BEIJING, Nov. 6, 2025 /PRNewswire/ — Recently, HiDream.ai has been honored the Best Demo at the 33rd ACM International Conference on Multimedia (ACM MM 2025), thus becoming the first Chinese startup team in multimodal generative AI to claim this honor—underscoring the company’s top-tier research prowess and exceptional innovation capabilities in this field. The prestigious award recognizes the company’s revolutionary unified multimodal agent—HiDream-Agent, a pioneering agent that transforms complex visual content creation into an intuitive conversational experience.
ACM MM, organized by the Special Interest Group on Multimedia (SIGMM) of the Association for Computing Machinery (ACM), is the top-tier academic event in the global multimedia field. Dedicated to advancing research innovation and industrial application of multimedia technologies, it is widely regarded as one of the most authoritative and influential conferences in the industry, attracting leading scholars and tech giants worldwide. The Best Demo symbolizes both the high international recognition of the research outcomes and the research team’s outstanding competence in multimedia technology innovation and application.

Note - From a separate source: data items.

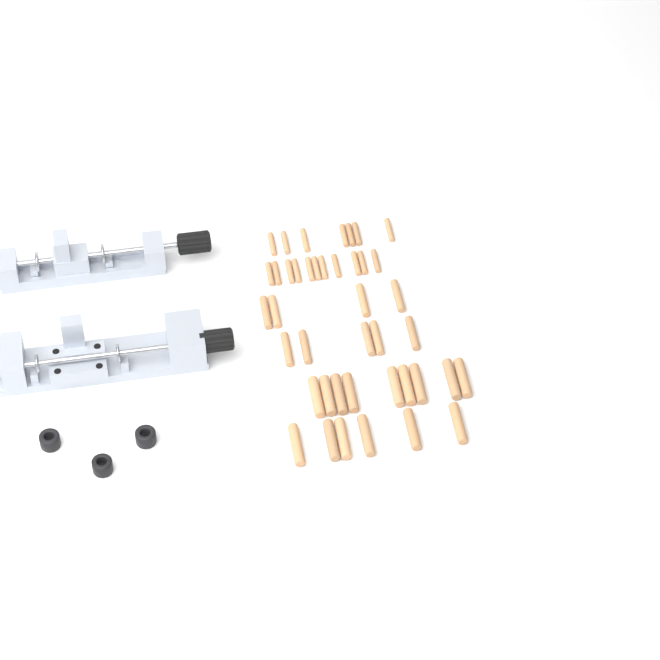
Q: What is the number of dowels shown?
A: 42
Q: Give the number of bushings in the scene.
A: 3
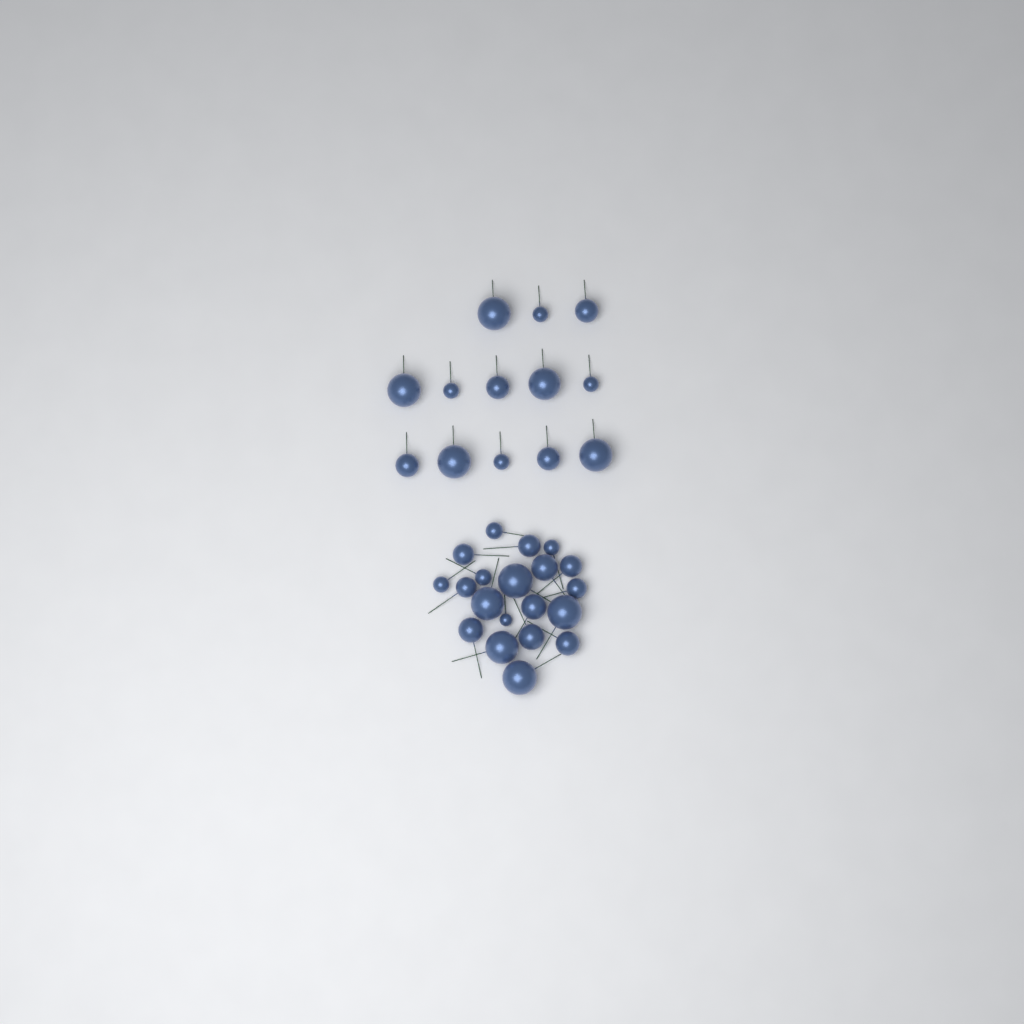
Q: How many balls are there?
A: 33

HiDream-Agent’s core strength lies in breaking the limitations of fragmented multimodal tools. It seamlessly integrates text-to-image generation, instruction-based image editing, and text/image-to-video generation within a single interface, effectively addressing the industry-wide challenge of cross-modal semantic alignment. Built on the 17-billion-parameter HiDream-I1 model, featuring a sparse Diffusion Transformer (DiT) structure and dynamic Mixture-of-Experts (MoE) design, it delivers exceptional performance on international benchmarks like HPS and GenEval. For instruction-based image editing, the team optimized HiDream-I1 with robust in-context visual conditioning, enabling precise image modifications.
This agent ushers in a new paradigm for accessible, interactive visual storytelling and collaborative content creation in multimodal generative AI. By merging generation and editing into a dialogue-driven experience, it lowers the barrier to high-quality visual content creation, drastically shortens iteration cycles, and enables a “one-conversation” creative loop from idea to polished output. Currently, this technology prototype has been successfully iterated into the Chat Generation function of HiDream.ai’s flagship product vivago, delivering more natural, personalized multimodal interaction for users.

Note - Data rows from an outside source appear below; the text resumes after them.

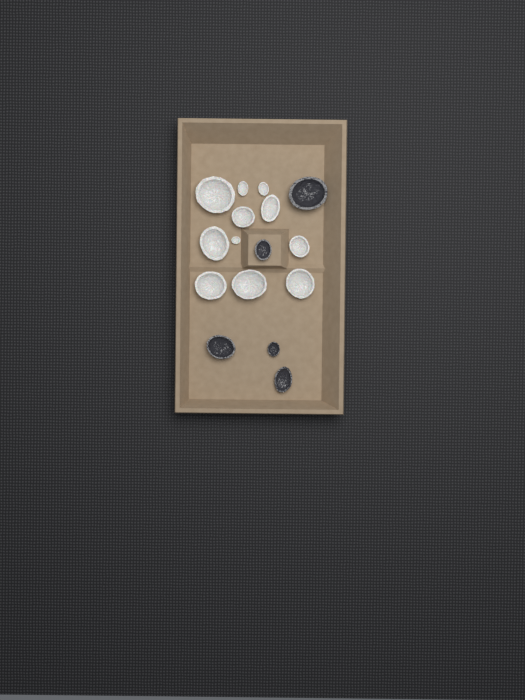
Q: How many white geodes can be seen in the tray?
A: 11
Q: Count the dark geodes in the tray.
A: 5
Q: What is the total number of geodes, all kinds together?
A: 16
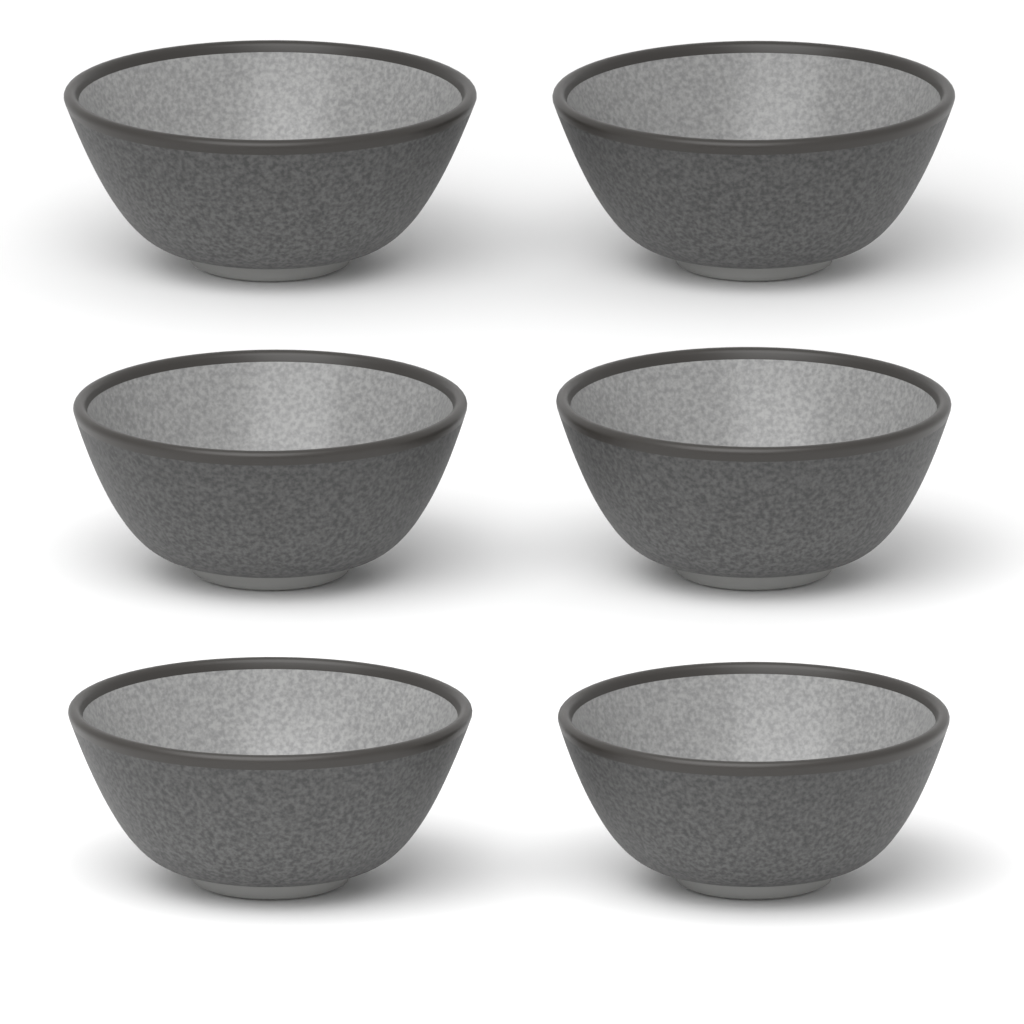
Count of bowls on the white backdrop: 6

Additionally, at ACM MM 2025, HiDream.ai hosted the Identity-Preserving Video Generation (IPVG) Challenge. Featuring two tracks—Facial Identity-Preserving Video Generation and Full-Body Identity-Preserving Video Generation—the competition requires participants to maintain the consistency of the given identity during video generation. It also provides a new dataset to support the task of identity-preserving text-to-video generation, attracting numerous top-tier research teams worldwide.
HiDream.ai was founded in 2023 by Dr. Mei Tao—an Academician of the Canadian Academy of Engineering, Fellow of IEEE/IAPR/CAAI, and Senior Researcher at Microsoft Research Asia. The team he leads has over a decade of experience, dedicating to the innovative exploration and commercialization of generative AI technologies. HiDream.ai focuses on visual multimodal foundation models, aiming to empower the creative industry through generative AI technology. Notably, its HiDream-I1 model, launched in April this year, topped the authoritative Artificial Analysis ranking within 24 hours, becoming the first Chinese self-developed generative AI model to enter the global top tier and maintaining its leading position ever since. Moving forward, the team will deepen multimodal technology innovation, accelerate the industrialization of its technologies, expand core application scenarios in digital creation and film/television post-production, foster global tech collaboration and academic exchanges, and deliver more intelligent, efficient AI creative solutions for creators worldwide.
Paper: https://doi.org/10.1145/3746027.3754467